The Drill String consists of 9m lengths of 25cm diameter, hollow, steel pipes, the lower lengths, called Drill Collars, being the heavier in order to keep the bore hole straight.

In order to drill, a drilling Bit (that 'bites' into the rock or mud strata through which the well is being bored) is screwed into the lowest drill collar and lowered through a Rotary Table mounted on the platform. The rotary table provides the necessary rotation for the drilling string and bit to bore the hole.

Necessary drilling fluids are passed under high pressure down inside the hollow tubes of the drilling string and through jets in the drill bit. The fluids are required to cool and lubricate the bit and to bring debris up the Annulus, which is the space between the drill string and the sides of the borehole. The drilling fluids also prevent the sides of the hole from caving in, and are used to control the pressures within the hole. Drilling fluids can be a simple mixture of water and clay (mud) or combinations of oil and chemicals. Usually, the fluid is stored and mixed on site, and having returned up the annulus, it can be cleaned and used again.

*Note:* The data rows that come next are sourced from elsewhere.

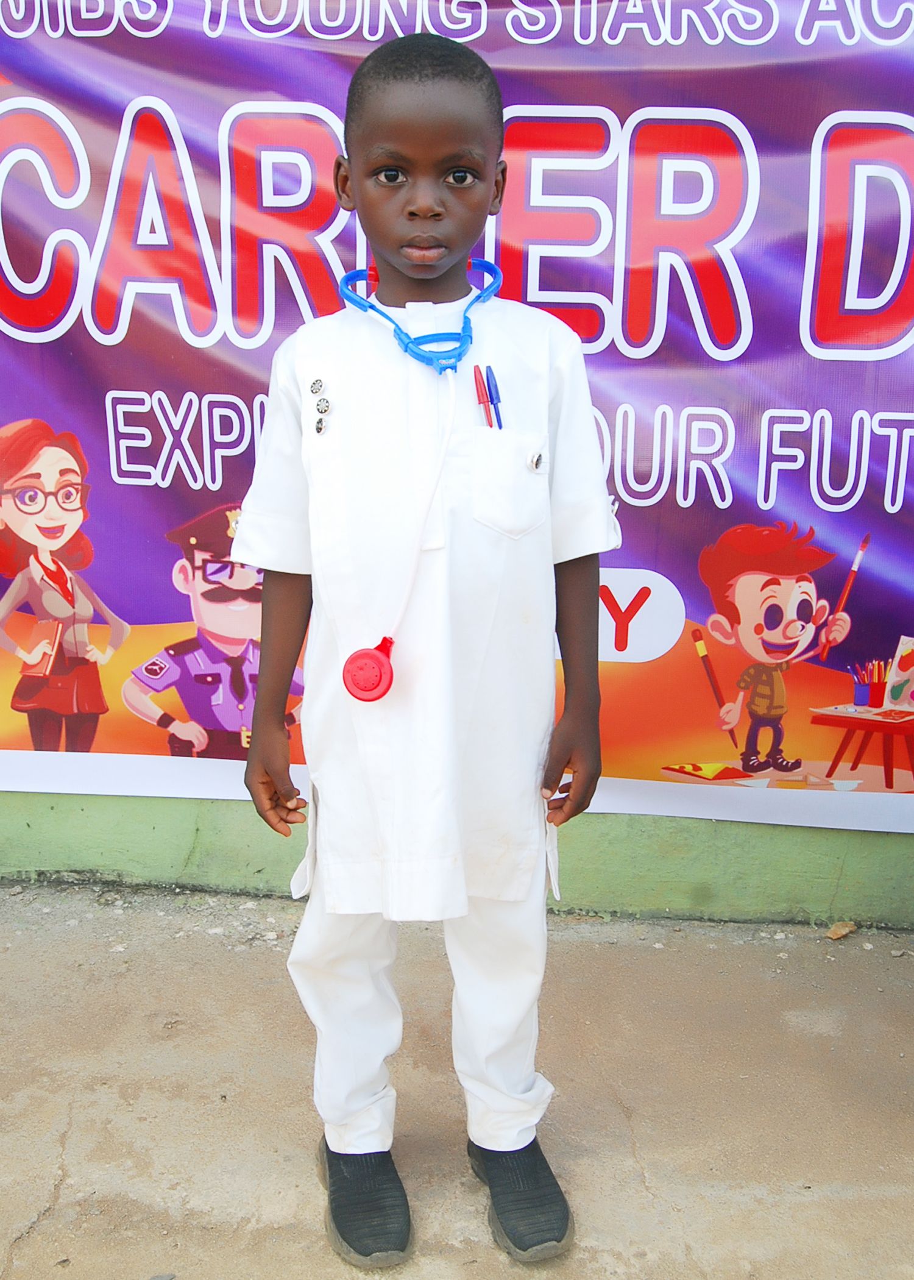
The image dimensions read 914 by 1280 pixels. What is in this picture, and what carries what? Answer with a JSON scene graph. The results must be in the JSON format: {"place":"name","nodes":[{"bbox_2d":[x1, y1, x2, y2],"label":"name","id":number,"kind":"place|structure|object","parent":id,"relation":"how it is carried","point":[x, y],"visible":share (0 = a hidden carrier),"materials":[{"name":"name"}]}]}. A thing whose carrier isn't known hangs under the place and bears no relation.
{"place":"outdoors","nodes":[
{"label":"outdoors","id":0,"kind":"place"},
{"bbox_2d":[0,880,913,1279],"label":"pavement","id":1,"kind":"structure","parent":0,"point":[756,959],"materials":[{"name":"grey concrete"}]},
{"bbox_2d":[227,22,624,1272],"label":"child","id":2,"kind":"object","parent":1,"relation":"on","point":[442,158],"visible":0.97},
{"bbox_2d":[335,255,509,691],"label":"stethoscope","id":3,"kind":"object","parent":2,"relation":"on","point":[497,284],"visible":0.82,"materials":[{"name":"blue plastic"}]},
{"bbox_2d":[473,363,493,426],"label":"pen","id":4,"kind":"object","parent":2,"relation":"in","point":[476,382],"visible":0.86,"materials":[{"name":"red plastic"}]},
{"bbox_2d":[485,365,504,430],"label":"pen","id":5,"kind":"object","parent":2,"relation":"in","point":[500,426],"visible":0.67,"materials":[{"name":"blue plastic"}]},
{"bbox_2d":[825,920,856,940],"label":"dry leaf","id":6,"kind":"object","parent":1,"relation":"on","point":[845,931],"visible":0.96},
{"bbox_2d":[0,788,913,931],"label":"wall","id":7,"kind":"structure","parent":0,"point":[907,846],"materials":[{"name":"green paint"}]},
{"bbox_2d":[0,0,913,839],"label":"banner","id":8,"kind":"object","parent":7,"relation":"attached to","point":[818,519],"visible":0.83,"materials":[{"name":"purple plastic"}]}
]}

As the well is deepened, more sections of pipe are added to the string. When the well is deep enough sections of protective steel casing pipes are let down as a lining. Down to about 100m the diameter of the well is about 60cms diameter. When drilling has reached this depth the drilling string and bit are withdrawn, a narrower casing put in place and a cement slurry pumped down under high pressure into the annulus between the casing and the well wall to create a lining. Drilling then continues using a smaller bit; the process continues so that the well gets progressively narrower. In the Niger Delta, a typical exploration well might be drilled to 4000 metres below the ground, at which stage it is about 18cms in diameter.

A diagram of an exploration well, figure 7., shows how the progressively narrower Casings fit into one another and are cemented together to create the well.

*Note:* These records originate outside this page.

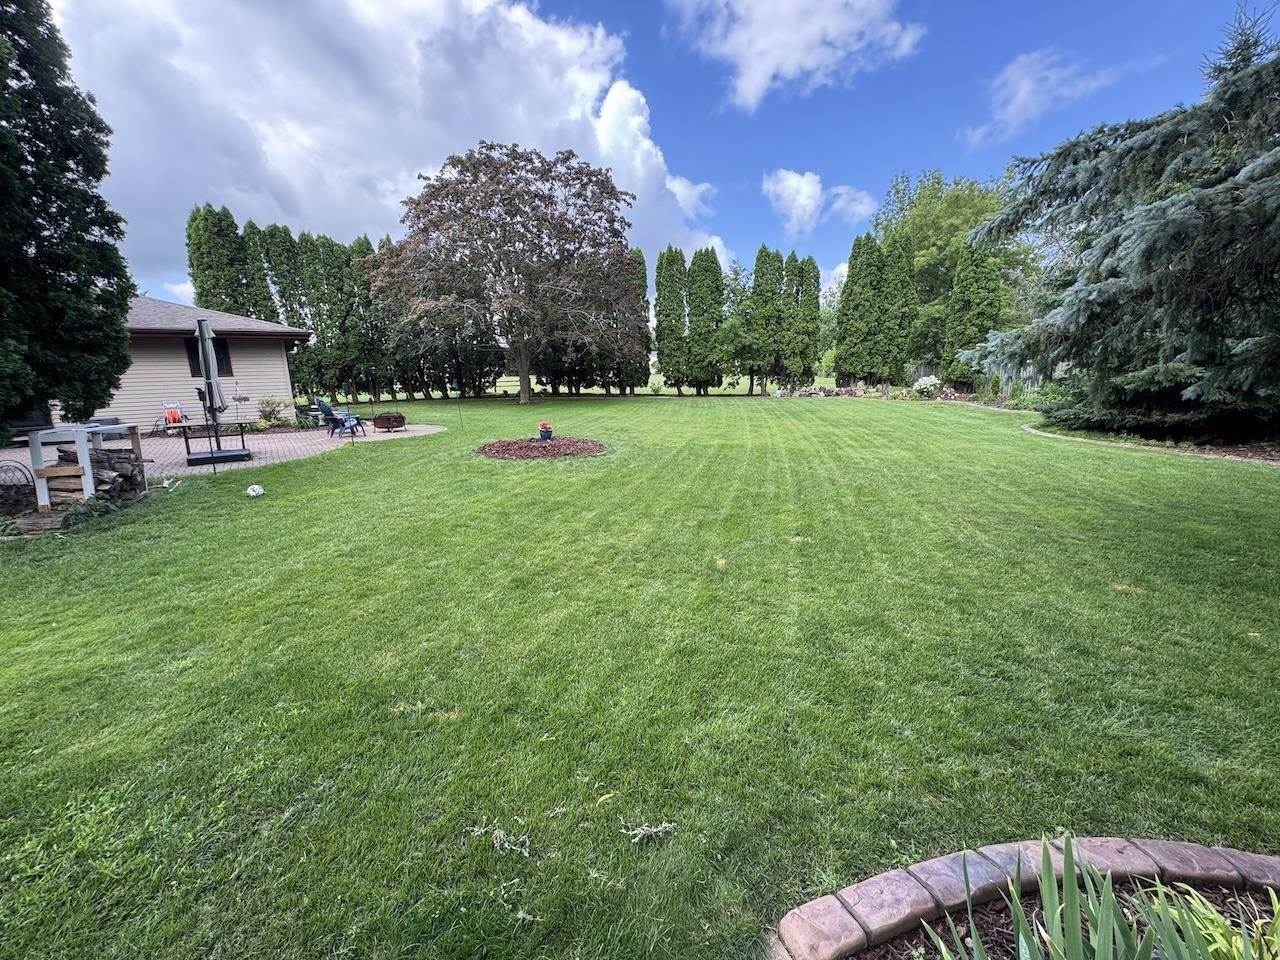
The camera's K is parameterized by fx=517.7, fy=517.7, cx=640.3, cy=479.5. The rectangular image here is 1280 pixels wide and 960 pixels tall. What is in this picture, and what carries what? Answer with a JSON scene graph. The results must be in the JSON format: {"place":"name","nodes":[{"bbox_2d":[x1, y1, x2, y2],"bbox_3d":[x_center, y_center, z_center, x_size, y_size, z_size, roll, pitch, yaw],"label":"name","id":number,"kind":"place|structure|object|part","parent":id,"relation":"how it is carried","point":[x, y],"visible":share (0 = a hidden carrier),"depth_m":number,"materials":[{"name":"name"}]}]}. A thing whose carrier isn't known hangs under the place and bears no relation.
{"place":"outdoors","nodes":[
{"label":"outdoors","id":0,"kind":"place"},
{"bbox_2d":[54,296,313,430],"label":"house","id":1,"kind":"structure","parent":0,"point":[282,380],"depth_m":15.58,"materials":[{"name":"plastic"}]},
{"bbox_2d":[185,335,232,377],"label":"window","id":2,"kind":"structure","parent":1,"relation":"in","point":[194,375],"depth_m":14.82,"materials":[{"name":"black glass"}]},
{"bbox_2d":[11,422,445,477],"label":"brick patio","id":3,"kind":"structure","parent":0,"point":[388,434],"materials":[{"name":"brick"}]},
{"bbox_2d":[153,400,187,434],"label":"hose reel","id":4,"kind":"object","parent":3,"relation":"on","point":[165,418],"visible":0.78,"depth_m":14.70,"materials":[{"name":"plastic"}]},
{"bbox_2d":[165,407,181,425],"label":"garden hose","id":5,"kind":"object","parent":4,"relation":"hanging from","point":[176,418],"visible":0.81,"depth_m":15.01,"materials":[{"name":"orange rubber"}]},
{"bbox_2d":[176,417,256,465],"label":"patio table","id":6,"kind":"object","parent":3,"relation":"on","point":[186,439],"visible":0.9,"depth_m":10.63,"materials":[{"name":"black metal"}]},
{"bbox_2d":[184,317,252,465],"bbox_3d":[-8.025,-1.690,9.710,0.984,2.718,1.005,-1,12,0],"label":"patio umbrella","id":7,"kind":"object","parent":3,"relation":"on","point":[213,458],"visible":0.98,"depth_m":9.67,"materials":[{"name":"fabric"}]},
{"bbox_2d":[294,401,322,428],"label":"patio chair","id":8,"kind":"object","parent":3,"relation":"on","point":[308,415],"visible":0.82,"depth_m":15.67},
{"bbox_2d":[316,398,365,437],"bbox_3d":[-8.010,-1.675,13.884,1.155,0.995,0.807,3,13,17],"label":"adirondack chair","id":9,"kind":"object","parent":3,"relation":"on","point":[324,407],"visible":0.94,"depth_m":13.78,"materials":[{"name":"blue plastic"}]},
{"bbox_2d":[372,412,404,431],"bbox_3d":[-7.335,-1.687,15.132,0.786,0.466,0.755,-1,12,0],"label":"fire pit","id":10,"kind":"object","parent":3,"relation":"on","point":[377,423],"visible":0.98,"depth_m":14.90,"materials":[{"name":"brown metal"}]},
{"bbox_2d":[48,0,723,294],"label":"cloud","id":11,"kind":"structure","parent":0,"point":[276,165],"materials":[{"name":"white"}]},
{"bbox_2d":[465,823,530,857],"label":"dry grass","id":12,"kind":"structure","parent":0,"point":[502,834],"visible":0.92,"materials":[{"name":"beige plant"}]},
{"bbox_2d":[0,388,1279,959],"label":"lawn","id":13,"kind":"structure","parent":0,"point":[396,466],"materials":[{"name":"green plant"}]},
{"bbox_2d":[0,461,36,515],"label":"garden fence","id":14,"kind":"object","parent":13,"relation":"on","point":[25,485],"visible":0.93,"depth_m":6.21,"materials":[{"name":"black metal"}]},
{"bbox_2d":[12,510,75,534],"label":"log","id":15,"kind":"object","parent":13,"relation":"on","point":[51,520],"visible":0.86,"depth_m":5.66,"materials":[{"name":"brown wood"}]},
{"bbox_2d":[0,0,134,440],"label":"evergreen tree","id":16,"kind":"object","parent":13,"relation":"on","point":[35,157],"visible":0.99,"depth_m":7.83,"materials":[{"name":"green plant"}]},
{"bbox_2d":[26,420,146,508],"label":"firewood rack","id":17,"kind":"object","parent":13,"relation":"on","point":[86,463],"visible":0.75,"depth_m":6.45,"materials":[{"name":"white wood"}]},
{"bbox_2d":[48,446,142,510],"bbox_3d":[-7.182,-0.026,6.784,0.929,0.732,0.813,-1,12,0],"label":"firewood stack","id":18,"kind":"object","parent":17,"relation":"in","point":[62,455],"visible":0.66,"depth_m":6.68,"materials":[{"name":"brown wood"}]},
{"bbox_2d":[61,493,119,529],"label":"plant","id":19,"kind":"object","parent":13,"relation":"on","point":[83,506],"visible":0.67,"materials":[{"name":"green plant"}]},
{"bbox_2d":[246,483,264,497],"bbox_3d":[-5.351,0.144,7.184,0.229,0.158,0.250,-1,12,0],"label":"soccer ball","id":20,"kind":"object","parent":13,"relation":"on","point":[258,490],"visible":0.99,"depth_m":7.13,"materials":[{"name":"white"}]},
{"bbox_2d":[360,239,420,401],"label":"tree","id":21,"kind":"object","parent":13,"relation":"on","point":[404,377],"visible":0.55,"depth_m":27.04,"materials":[{"name":"plant"}]},
{"bbox_2d":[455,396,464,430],"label":"garden stake","id":22,"kind":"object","parent":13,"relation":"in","point":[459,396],"visible":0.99,"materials":[{"name":"black metal"}]},
{"bbox_2d":[372,142,645,406],"bbox_3d":[-5.805,-9.330,24.420,12.493,11.351,11.430,-1,12,0],"label":"tree","id":23,"kind":"object","parent":13,"relation":"on","point":[512,216],"visible":0.99,"depth_m":22.32,"materials":[{"name":"brown plant"}]},
{"label":"trunk","id":24,"kind":"part","parent":23,"relation":"part of","materials":[{"name":"brown wood"}]},
{"bbox_2d":[476,435,607,459],"bbox_3d":[-1.998,-0.686,10.657,3.117,0.219,2.959,-1,12,0],"label":"mulch bed","id":25,"kind":"object","parent":13,"relation":"on","point":[499,453],"visible":0.89,"depth_m":10.34,"materials":[{"name":"brown wood"}]},
{"bbox_2d":[536,420,553,440],"bbox_3d":[-2.122,-1.097,11.524,0.381,0.416,0.379,-1,12,0],"label":"flower pot","id":26,"kind":"object","parent":25,"relation":"on","point":[544,434],"visible":0.98,"depth_m":11.44,"materials":[{"name":"blue ceramic"}]},
{"bbox_2d":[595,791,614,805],"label":"dry leaf","id":27,"kind":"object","parent":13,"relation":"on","point":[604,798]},
{"bbox_2d":[616,248,652,393],"bbox_3d":[-0.683,-8.851,29.643,2.613,8.309,2.619,-1,12,0],"label":"arborvitae","id":28,"kind":"object","parent":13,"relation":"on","point":[642,272],"visible":0.53,"depth_m":29.29,"materials":[{"name":"plant"}]},
{"bbox_2d":[621,821,674,843],"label":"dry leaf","id":29,"kind":"object","parent":13,"relation":"on","point":[653,829],"visible":0.96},
{"bbox_2d":[654,245,688,392],"bbox_3d":[1.818,-8.928,29.451,2.275,8.346,2.397,-1,12,0],"label":"arborvitae","id":30,"kind":"object","parent":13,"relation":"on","point":[666,315],"visible":0.93,"depth_m":28.84,"materials":[{"name":"plant"}]},
{"bbox_2d":[684,247,726,393],"bbox_3d":[3.734,-9.147,30.082,2.601,8.518,2.681,-1,12,0],"label":"arborvitae","id":31,"kind":"object","parent":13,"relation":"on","point":[706,270],"visible":0.95,"depth_m":29.42,"materials":[{"name":"plant"}]},
{"bbox_2d":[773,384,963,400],"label":"flower bed","id":32,"kind":"object","parent":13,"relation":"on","point":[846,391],"visible":0.7,"depth_m":25.72,"materials":[{"name":"stone"}]},
{"bbox_2d":[776,835,1279,959],"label":"brick edging","id":33,"kind":"object","parent":13,"relation":"on","point":[812,907],"visible":0.87,"depth_m":1.58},
{"bbox_2d":[844,873,1279,957],"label":"garden bed","id":34,"kind":"object","parent":13,"relation":"in","point":[1032,904],"visible":0.47,"depth_m":1.52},
{"bbox_2d":[925,831,1255,959],"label":"plant","id":35,"kind":"object","parent":34,"relation":"in","point":[1050,886],"visible":0.97,"depth_m":1.29,"materials":[{"name":"green plant"}]},
{"bbox_2d":[1131,880,1279,957],"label":"plant","id":36,"kind":"object","parent":34,"relation":"in","point":[1215,915],"visible":0.85,"depth_m":1.38,"materials":[{"name":"green plant"}]},
{"bbox_2d":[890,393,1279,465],"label":"garden edging","id":37,"kind":"object","parent":13,"relation":"on","point":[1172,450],"visible":0.59,"depth_m":10.54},
{"bbox_2d":[1023,420,1279,465],"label":"garden bed","id":38,"kind":"object","parent":13,"relation":"on","point":[1172,450],"visible":0.48,"depth_m":9.97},
{"bbox_2d":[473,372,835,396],"label":"field","id":39,"kind":"structure","parent":0,"point":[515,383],"materials":[{"name":"plant"}]},
{"bbox_2d":[45,0,1276,312],"label":"sky","id":40,"kind":"structure","parent":0,"point":[170,281],"materials":[{"name":"blue"}]},
{"bbox_2d":[670,0,923,109],"label":"cloud","id":41,"kind":"structure","parent":0,"point":[772,60],"materials":[{"name":"white"}]},
{"bbox_2d":[763,169,875,235],"label":"cloud","id":42,"kind":"structure","parent":0,"point":[809,186],"materials":[{"name":"white"}]},
{"bbox_2d":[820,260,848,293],"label":"cloud","id":43,"kind":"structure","parent":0,"point":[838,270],"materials":[{"name":"white"}]},
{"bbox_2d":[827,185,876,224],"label":"cloud","id":44,"kind":"structure","parent":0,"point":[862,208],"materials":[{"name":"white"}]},
{"bbox_2d":[960,46,1126,147],"label":"cloud","id":45,"kind":"structure","parent":0,"point":[1018,98],"materials":[{"name":"white"}]},
{"label":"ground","id":46,"kind":"structure","parent":0},
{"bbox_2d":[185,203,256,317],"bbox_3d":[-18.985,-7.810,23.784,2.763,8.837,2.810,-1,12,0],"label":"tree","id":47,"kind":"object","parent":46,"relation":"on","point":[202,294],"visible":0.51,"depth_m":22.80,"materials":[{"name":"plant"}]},
{"bbox_2d":[239,221,279,322],"bbox_3d":[-18.187,-7.965,25.164,2.281,8.266,2.416,-1,12,0],"label":"arborvitae","id":48,"kind":"object","parent":46,"relation":"on","point":[266,299],"visible":0.38,"depth_m":24.33,"materials":[{"name":"plant"}]},
{"bbox_2d":[257,397,287,427],"bbox_3d":[-11.226,-2.018,15.806,1.032,0.999,1.014,-1,12,0],"label":"shrub","id":49,"kind":"object","parent":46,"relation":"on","point":[268,412],"visible":0.92,"depth_m":15.70,"materials":[{"name":"green plant"}]},
{"bbox_2d":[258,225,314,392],"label":"arborvitae","id":50,"kind":"object","parent":46,"relation":"on","point":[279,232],"visible":0.55,"depth_m":23.59,"materials":[{"name":"plant"}]},
{"bbox_2d":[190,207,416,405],"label":"tree row","id":51,"kind":"object","parent":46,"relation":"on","point":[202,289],"visible":0.61,"materials":[{"name":"green plant"}]},
{"bbox_2d":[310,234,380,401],"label":"tree","id":52,"kind":"object","parent":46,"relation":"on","point":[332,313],"visible":0.74,"depth_m":24.93,"materials":[{"name":"plant"}]},
{"bbox_2d":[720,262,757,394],"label":"tree","id":53,"kind":"object","parent":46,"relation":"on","point":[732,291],"visible":0.67,"depth_m":31.64,"materials":[{"name":"green plant"}]},
{"bbox_2d":[746,245,788,393],"bbox_3d":[7.258,-9.089,29.823,2.447,8.499,2.494,-1,12,0],"label":"tree","id":54,"kind":"object","parent":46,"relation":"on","point":[759,267],"visible":0.94,"depth_m":29.19,"materials":[{"name":"plant"}]},
{"bbox_2d":[788,254,822,385],"bbox_3d":[9.449,-9.117,30.513,2.343,8.064,2.407,-1,12,0],"label":"arborvitae","id":55,"kind":"object","parent":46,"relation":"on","point":[817,278],"visible":0.8,"depth_m":29.88,"materials":[{"name":"plant"}]},
{"bbox_2d":[835,233,883,384],"bbox_3d":[12.047,-9.039,28.420,2.510,8.503,2.544,-1,12,0],"label":"arborvitae","id":56,"kind":"object","parent":46,"relation":"on","point":[852,353],"visible":0.91,"depth_m":27.86,"materials":[{"name":"plant"}]},
{"bbox_2d":[879,231,917,382],"bbox_3d":[13.907,-9.037,28.435,2.341,8.702,2.389,-1,12,0],"label":"arborvitae","id":57,"kind":"object","parent":46,"relation":"on","point":[902,262],"visible":0.79,"depth_m":27.82,"materials":[{"name":"green plant"}]},
{"bbox_2d":[912,375,941,396],"bbox_3d":[13.550,-4.378,24.484,1.496,1.082,1.381,-1,12,0],"label":"flowering shrub","id":58,"kind":"object","parent":46,"relation":"on","point":[928,383],"visible":0.94,"depth_m":24.22,"materials":[{"name":"white plant"}]},
{"bbox_2d":[873,167,1033,376],"bbox_3d":[20.461,-12.816,34.033,11.202,13.734,10.991,-1,12,0],"label":"deciduous tree","id":59,"kind":"object","parent":46,"relation":"on","point":[926,224],"visible":0.64,"depth_m":31.91,"materials":[{"name":"green plant"}]},
{"bbox_2d":[941,234,1003,389],"bbox_3d":[15.549,-7.799,24.259,2.403,8.013,2.516,-1,12,0],"label":"arborvitae","id":60,"kind":"object","parent":46,"relation":"on","point":[987,267],"visible":0.76,"depth_m":23.78,"materials":[{"name":"plant"}]},
{"bbox_2d":[1017,380,1072,415],"bbox_3d":[12.648,-2.607,16.457,1.638,1.148,1.736,-1,12,0],"label":"shrub","id":61,"kind":"object","parent":46,"relation":"on","point":[1045,393],"visible":0.59,"depth_m":16.33,"materials":[{"name":"green plant"}]},
{"bbox_2d":[962,0,1279,437],"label":"spruce tree","id":62,"kind":"object","parent":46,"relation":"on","point":[1252,168],"visible":0.98,"depth_m":9.14,"materials":[{"name":"plant"}]}
]}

Finally, a comparatively narrow pipe, known as the Production String, is run below the hydrocarbon producing rock (the sandstone sponge). The last casing and the adjacent part of the production lining is perforated to allow fluids to flow up to the surface. The decision is taken whether to complete the well as a Producer, oil having been struck, or to abandon it as a Dry hole, in which case, the drilling rig and the associated equipment is removed. For a total depth of 4000m, onshore, the operation takes sixty to seventy days.

Where the well is capable of producing, but is to be held for later production, the well head is capped and pressure control valves left in place. This ensures that the formation of any pressures that may build up are contained within the well and that leaks do not occur. The site is regularly monitored.